By tying thousands of balloon to his home, 78-year-old Carl Fredricksen sets out to fulfill his lifelong dream to see the wilds of South America. Right after lifting off, however, he learns he isn’t alone on his journey, since Russell, a wilderness explorer 70 years his junior, has inadvertently become a stowaway on the trip.
Pixar delivers another amazingly stunning artistic piece that transcends generations and touches your heart whether you are five or seventy five years old.
The first few minutes of UP play out like an animated short showing the story of how the main character Carl and his wife Ellie met as children and spent their lives together, always planning to getaway to Rainbow Falls only to have life’s emergencies keep costing them their savings. It reminds us all how when we try to save for a retirement or vacation, often an emergency dips into our life savings to cover the unexpected. I was nearly left in tears by just the opening of the film, as the life full of love comes with the loss that you know is coming. Most of the introduction to the film has barely any spoken words, and is more played like a flashback through Carl and Ellie’s lives.
Once you reach where Carl is in the present you see his a man in a house surrounded by construction, his desperation and frustration at being alone have him rather crabby and hostile toward the outside world. When a construction worker voiced by John Ratzenberger (who has a cameo in I think every single Pixar film ever made) tries to make an offer on his house on behalf of a corporate tycoon, Carl just tells them off.
Shortly his temper and frustration get him into a situation where he is going to be forced into a retirement home and to spare himself, he decides to keep his promise to Ellie who he now personifies as the house. Using many helium balloons he lifts the house and sets sail for South America toward the Rainbow Waterfalls as promised.
Picking up a kid eager to earn his final scout badge to help the elderly and a canine with a translating collar along the way, the movie is filled with adventure, humor and sadness as we are taken to a magical world in a mythical place in South America. The movie plays out so beautifully with suspense, comedy and sadness all poised at exactly the right points to make you feel exactly how the director intended.

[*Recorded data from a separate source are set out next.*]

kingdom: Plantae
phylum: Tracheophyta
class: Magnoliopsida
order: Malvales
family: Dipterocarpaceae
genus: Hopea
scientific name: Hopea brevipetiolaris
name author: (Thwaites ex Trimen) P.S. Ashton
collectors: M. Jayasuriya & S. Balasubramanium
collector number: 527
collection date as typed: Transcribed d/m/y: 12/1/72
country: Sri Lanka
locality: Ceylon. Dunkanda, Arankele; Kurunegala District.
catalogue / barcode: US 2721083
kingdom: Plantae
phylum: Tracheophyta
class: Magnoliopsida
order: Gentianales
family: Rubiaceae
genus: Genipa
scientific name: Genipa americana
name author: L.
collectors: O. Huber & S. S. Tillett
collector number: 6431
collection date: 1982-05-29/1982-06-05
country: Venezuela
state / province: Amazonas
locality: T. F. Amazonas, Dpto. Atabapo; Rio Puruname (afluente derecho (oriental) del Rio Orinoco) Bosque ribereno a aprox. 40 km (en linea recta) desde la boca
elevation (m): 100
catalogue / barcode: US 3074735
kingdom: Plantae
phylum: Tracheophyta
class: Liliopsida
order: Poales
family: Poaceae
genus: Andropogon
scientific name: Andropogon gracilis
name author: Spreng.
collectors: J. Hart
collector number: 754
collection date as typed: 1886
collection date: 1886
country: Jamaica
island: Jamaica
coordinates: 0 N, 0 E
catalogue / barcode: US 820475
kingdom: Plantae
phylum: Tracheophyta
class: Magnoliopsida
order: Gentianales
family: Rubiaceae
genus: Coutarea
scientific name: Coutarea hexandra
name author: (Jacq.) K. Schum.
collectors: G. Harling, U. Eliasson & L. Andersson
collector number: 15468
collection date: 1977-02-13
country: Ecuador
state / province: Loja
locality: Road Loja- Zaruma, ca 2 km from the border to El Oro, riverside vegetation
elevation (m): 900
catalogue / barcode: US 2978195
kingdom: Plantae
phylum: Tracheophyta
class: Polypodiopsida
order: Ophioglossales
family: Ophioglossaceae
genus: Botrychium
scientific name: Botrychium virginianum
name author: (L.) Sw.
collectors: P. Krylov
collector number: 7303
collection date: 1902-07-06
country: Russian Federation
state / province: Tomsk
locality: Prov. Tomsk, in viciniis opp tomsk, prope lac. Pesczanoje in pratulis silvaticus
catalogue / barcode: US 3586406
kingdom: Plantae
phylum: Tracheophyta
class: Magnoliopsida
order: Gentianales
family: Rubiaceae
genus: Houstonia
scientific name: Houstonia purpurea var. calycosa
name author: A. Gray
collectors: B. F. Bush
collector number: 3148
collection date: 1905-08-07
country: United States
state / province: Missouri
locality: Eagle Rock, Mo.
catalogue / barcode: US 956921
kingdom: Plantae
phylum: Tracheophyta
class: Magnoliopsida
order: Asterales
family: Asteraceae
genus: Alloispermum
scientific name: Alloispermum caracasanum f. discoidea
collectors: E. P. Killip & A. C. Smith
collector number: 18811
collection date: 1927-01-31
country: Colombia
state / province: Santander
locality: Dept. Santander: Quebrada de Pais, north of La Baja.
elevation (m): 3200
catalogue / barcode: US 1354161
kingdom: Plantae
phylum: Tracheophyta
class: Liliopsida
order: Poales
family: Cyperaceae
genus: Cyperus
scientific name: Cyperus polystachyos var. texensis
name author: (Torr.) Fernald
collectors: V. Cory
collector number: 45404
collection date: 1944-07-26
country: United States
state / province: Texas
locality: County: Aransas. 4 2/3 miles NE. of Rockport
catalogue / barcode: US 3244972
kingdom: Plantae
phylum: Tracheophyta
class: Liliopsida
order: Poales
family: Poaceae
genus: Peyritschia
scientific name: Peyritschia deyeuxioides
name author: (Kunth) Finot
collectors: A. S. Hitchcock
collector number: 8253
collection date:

The movie is about spirit and adventure and achieving everything you wanted to do in life, it shows mortality, aging, and how friends and family and the life we spend with each other are what matter most in the end.
This film is like watching a beautiful piece of art, and honestly is among Pixar’s best. It has among the most unique stories out of any film period, and has the heart, humor and design for the entire family. I could not recommend a movie more this year, as this was the best film I have seen in the past year without any doubt.